[About this task] Exactly the lines from the one with "left front paw: (583, 653)" through the final line of the entries, and nothing else, should appear in the answer; no pictures go in it.

[Provided records]
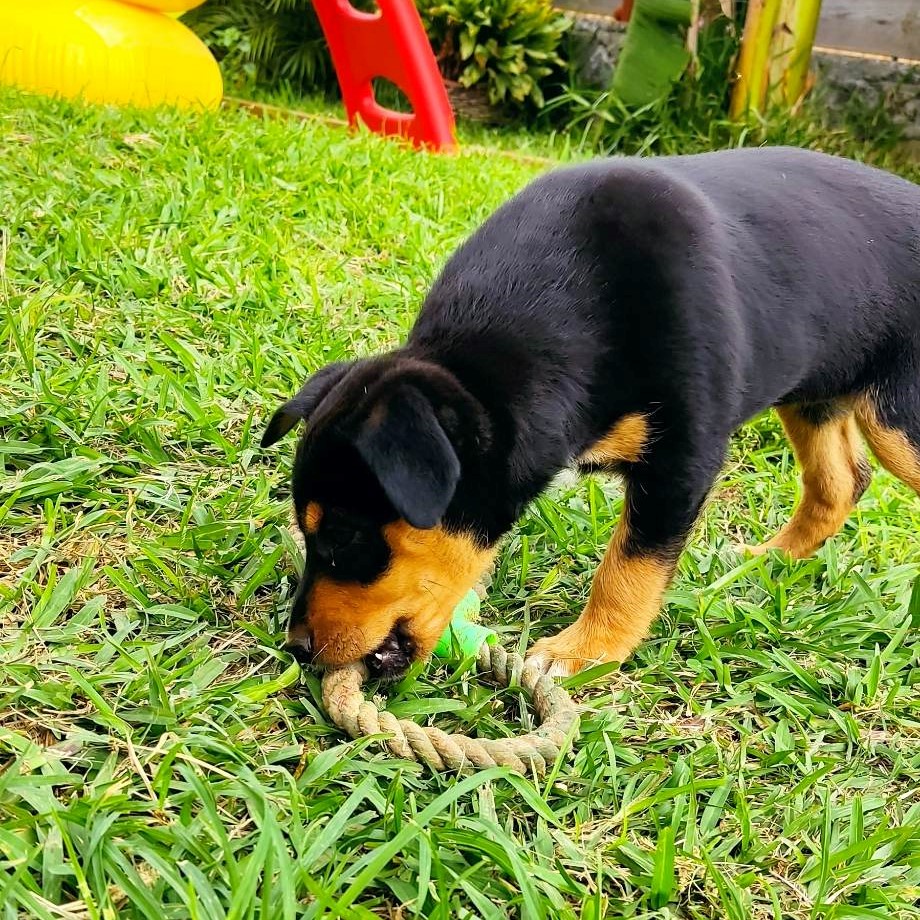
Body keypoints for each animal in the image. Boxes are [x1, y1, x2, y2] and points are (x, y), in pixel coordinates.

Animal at [258, 147, 920, 680]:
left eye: (345, 535)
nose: (296, 648)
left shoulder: (681, 457)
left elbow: (629, 568)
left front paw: (583, 653)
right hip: (818, 391)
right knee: (842, 481)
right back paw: (767, 560)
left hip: (896, 421)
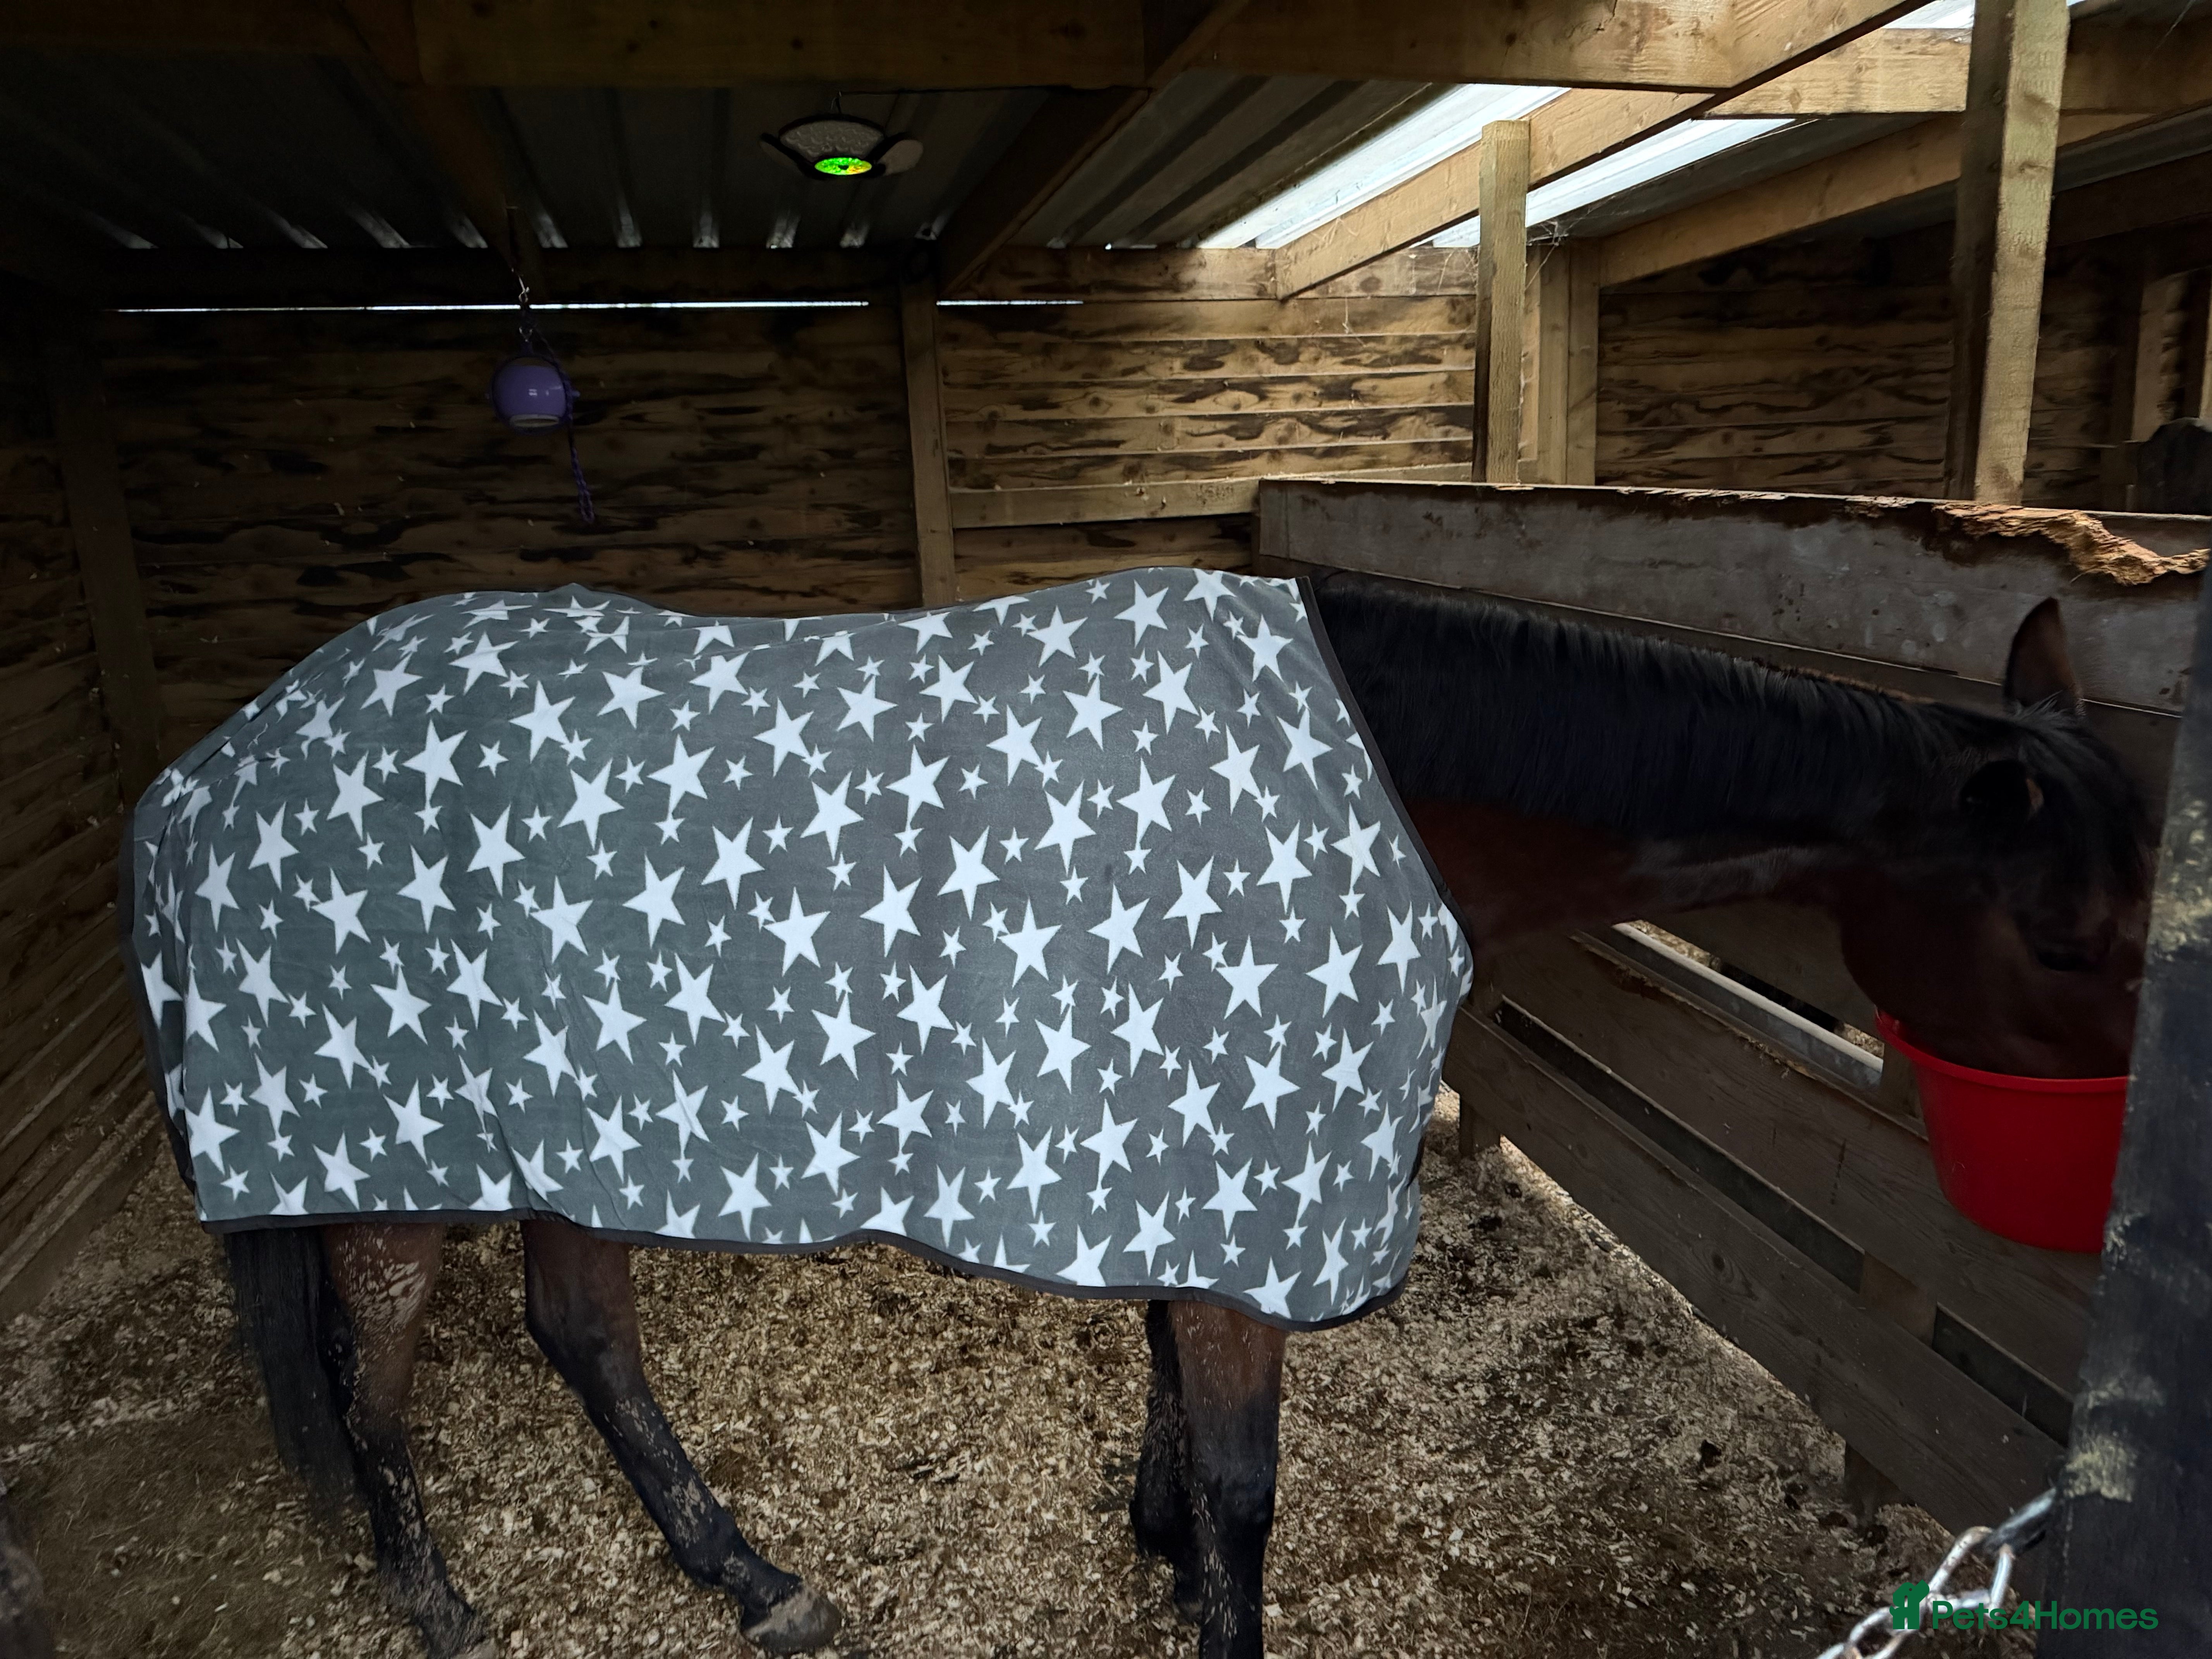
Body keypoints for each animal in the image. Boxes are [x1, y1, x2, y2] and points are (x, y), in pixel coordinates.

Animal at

[Task result]
left front paw: (583, 653)
right hip: (818, 391)
right knee: (842, 481)
right back paw: (767, 560)
left hip: (896, 421)
Body keypoints for each animal in the image. Boxes are [x1, y1, x2, y2] and points are (x, y), in pixel coordinates.

Animal at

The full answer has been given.